The Bishop
Cipher
- Joined
- Oct 18, 2012
- Messages
- 360
One other point about DA:O writing that is often overlooked and underappreciated is that it's functional. Videogame writing is supposed to underpin gameplay. It's supposed to give you reasons to care about going into this dungeon or looking for this item other than "I need to trigger the quest node" or "I need to farm xp/gold/materials". At no point in DA:O you feel like you just pushing forward for the sake of doing it. There is always a convincing reason why your character should care about whatever it is you're doing right now, how this thing resulted from that other thing before it. The writing isn't super deep, super original, or super groundbreaking. But it works. It ties in all the strands of gameplay into a thing that can be reasonably construed as adventure.DA:O was the last great Bioware game and it's setting and writing were good for a videogame.

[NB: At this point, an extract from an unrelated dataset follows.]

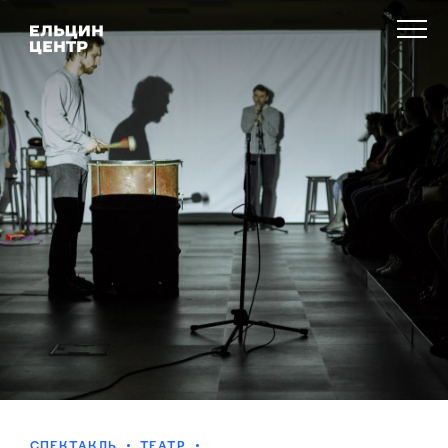
СПЕКТАКЛЬ
ТЕАТР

It's one of the last games and RPGs which were progressive and not woke. Even if it has some subtle hints of what became woke later. It has an isometric view and a party of 4 with a silent protagonist. I don't hate voice-acting and cutscenes provided they're good and DA:O voice-acting was great. MMO combat could've been implemented better and improved upon but alas. An amount of the DA:O trash combat is the biggest thing which hurts replayability.
Bioware wasn't that good with a videogame plot except BG2. Their strength was always great and larger-than-life characters and DA:O has them in abundance. For example, the Cousland massacre is a ripoff of the ASOIAF Red Wedding and as others already mentioned Gaider and others were obviously inspired by ASOIAF. Gaider and other DA:O writers were last RPG writers who read the literature and fantasy unlike modern narrative designers who only watch the movies and TV shows.
DA:O sure has some pozzed moments like a sob story of Avelline - the first female knight who was killed by evil patriarchy but you could always roleplay an authentic medieval aristocrat not caring about peasants with Human and Dwarf Noble origins. Leliana and Zevran are bisexual and romanceable but Leliana is feminine and is straight for all intents and purposes unless you court her as a woman and her lesbian tryst with her mentor is only hinted at.
Vault Dweller in his Codex review liked C&C and reactivity in DA:O with an example of a Redcliffe quest with so many permutations and reactivity.
This is in stark contrast with pretty much everything Bioware put out since. And it's not just Bioware. For some reason stories that work in most basic sense have become very rare beasts in videogames. As a player you know that you're completing quests and consuming content, and the game doesn't try to convince you otherwise.